После нашего свидания в Комарове Шварц прожил еще лет семь или восемь. Время от времени я наезжал в Ленинград — всегда по делам, всегда только на день влила два,— и всякий раз самым приятным в этих моих приездах была возможность провести два-три часа с Женей Шварцем. И дружба и вражда складываются в первую половину человеческой жизни, а во вторую половину только продолжаются, проявляя, однако, удивительную стойкость. Так было и в нашей дружбе с Шварцем,— она уже не менялась. После любой разлуки мы могли начать любой разговор без всякой подготовки и понимали друг друга с четверть слова. У него вообще было замечательное умение понимать, – свойство очень умного и сердечного человека.
Главной его работой в эти последние годы жизни был сценарий «Дон Кихот». По этому сценарию был поставлен отличный фильм, снимавшийся в окрестностях Коктебеля и получивший всемирное признание. И все же фильм этот несравненно хуже сценария, несмотря на то, что ставил его великолепный режиссер Козинцев, а Дон Кихота играл превосходный актер Черкасов. Шварц был тончайший словесный мастер, и для выражения его дум и страстей ему ничего, кроме слова, не было нужно.

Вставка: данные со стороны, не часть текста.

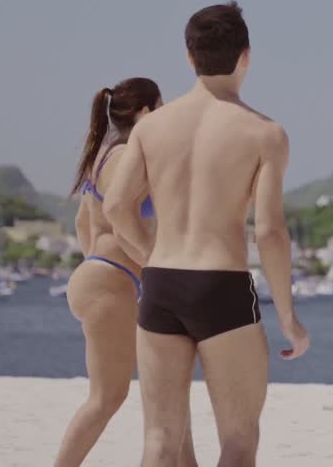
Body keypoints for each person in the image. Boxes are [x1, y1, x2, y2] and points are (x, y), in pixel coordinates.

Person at [103, 1, 310, 466]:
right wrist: (289, 317)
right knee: (238, 441)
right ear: (247, 56)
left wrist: (154, 254)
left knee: (160, 438)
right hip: (222, 287)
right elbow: (271, 232)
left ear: (190, 58)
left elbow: (117, 206)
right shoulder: (266, 133)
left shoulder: (151, 127)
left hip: (162, 284)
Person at [55, 78, 198, 467]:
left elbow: (85, 225)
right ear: (146, 112)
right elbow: (118, 217)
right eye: (162, 104)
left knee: (166, 396)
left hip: (106, 279)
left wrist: (103, 267)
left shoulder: (103, 157)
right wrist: (150, 261)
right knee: (107, 398)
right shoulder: (123, 158)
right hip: (112, 283)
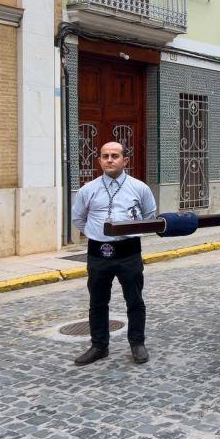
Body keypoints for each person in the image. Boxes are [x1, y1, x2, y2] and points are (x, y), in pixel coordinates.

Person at [71, 141, 157, 366]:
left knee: (135, 300)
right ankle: (99, 346)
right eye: (105, 156)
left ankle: (137, 343)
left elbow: (149, 216)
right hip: (98, 253)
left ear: (125, 161)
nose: (109, 160)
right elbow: (79, 219)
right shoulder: (87, 189)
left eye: (115, 156)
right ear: (99, 160)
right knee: (97, 301)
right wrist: (98, 233)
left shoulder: (139, 188)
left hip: (128, 252)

Как-то во время одного из моих приездов он прочел мне свои воспоминания о Борисе Житкове. Он очень волновался, читая, и я видел, как дорого ему его прошлое, как дороги ему те люди, с которыми он когда-то встречался. А так как его прошлое было в большой мере и моим прошлым, я, слушая его, тоже не мог не волноваться. Я порой даже возмущался,— мне все казалось, что он ко многим людям относится слишком мягко и снисходительно. Когда он кончил, я заспорил с ним, доказывая, что такой-то был ханжа и ловчило, а такой-то — просто подлец. Он не возражал мне, а промолчал, увел разговор в сторону — как поступал обычно, когда бывал несогласен. И мне вдруг пришло в голову, что он умнее меня и потому — добрее.